Trecho para leitura

■ ■ ■ ■

Escriturário e microgramas

Aos 14 anos, por razões econômicas, Walser foi obrigado a deixar os estudos para ser aprendiz no Banco do Cantão de Berna. Um professor aconselhou seus pais a lhe enviarem para a formação de escriturário devido a sua escrita bonita e ligeira. Características de sua personalidade que lhe acompanhariam por muitos anos. Trabalhou diversas vezes como escriturário, a fim de ganhar seu sustento, pois nunca pôde viver de sua literatura. A caligrafia se tornou uma de suas principais características. O escritor desenvolveu uma técnica para seus manuscritos que posteriormente foram chamados de microgramas. Grande parte de sua obra foi escrita com lápis sobre sacos de papel em uma caligrafia que às vezes tinha somente um milímetro de altura.

Seus microgramas pareciam indecifráveis. Entretanto descobriu-se que a letra era uma miniaturização da escrita gótica alemã. Após 19 anos de trabalho, diversos especialistas puderam decifrar 526 páginas manuscritas que totalizaram mais de 4500 páginas de texto. Seus manuscritos são considerados os mais raros e caros do mercado.

■ ■ ■ ■

Resuma em duas frases o trecho sobre Walser como escriturário e seus microgramas.

■ ■ ■ ■

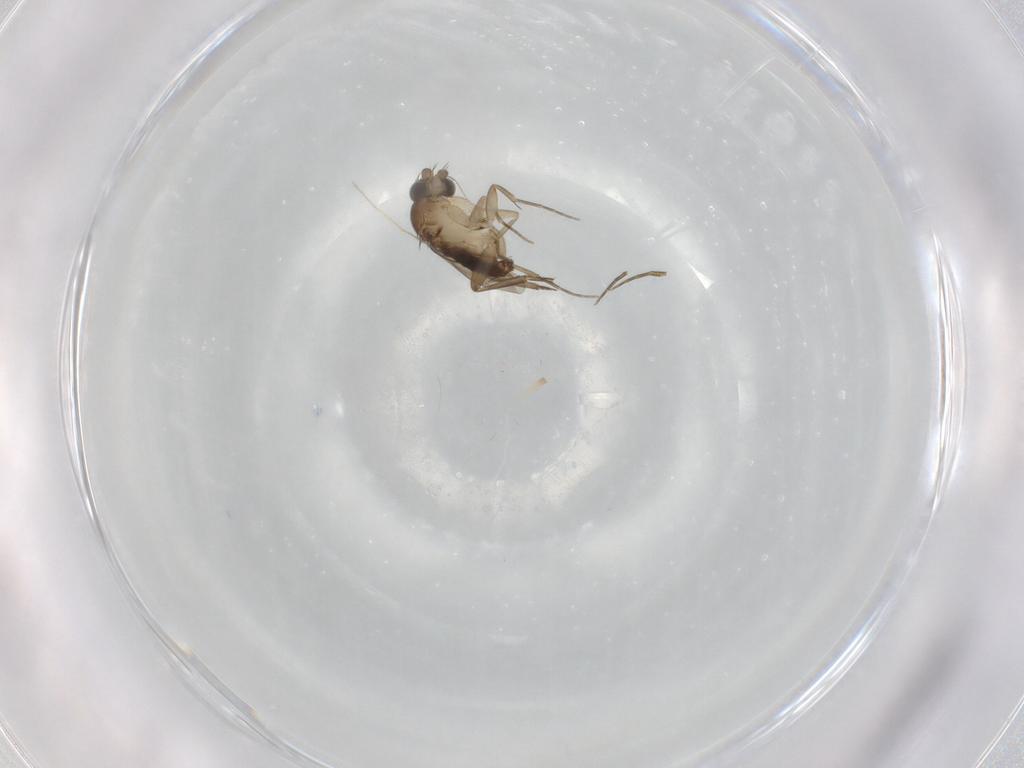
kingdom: Animalia
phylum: Arthropoda
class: Insecta
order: Diptera
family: Phoridae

■ ■ ■ ■

Campo de resposta
Aos 14 anos, Walser deixou os estudos por razões econômicas para ser aprendiz no Banco do Cantão de Berna e, como nunca pôde viver de sua literatura, trabalhou diversas vezes como escriturário. Grande parte de sua obra foi escrita a lápis em microgramas, uma caligrafia que às vezes tinha somente um milímetro de altura e que se revelou uma miniaturização da escrita gótica alemã, da qual especialistas decifraram 526 páginas manuscritas após 19 anos de trabalho.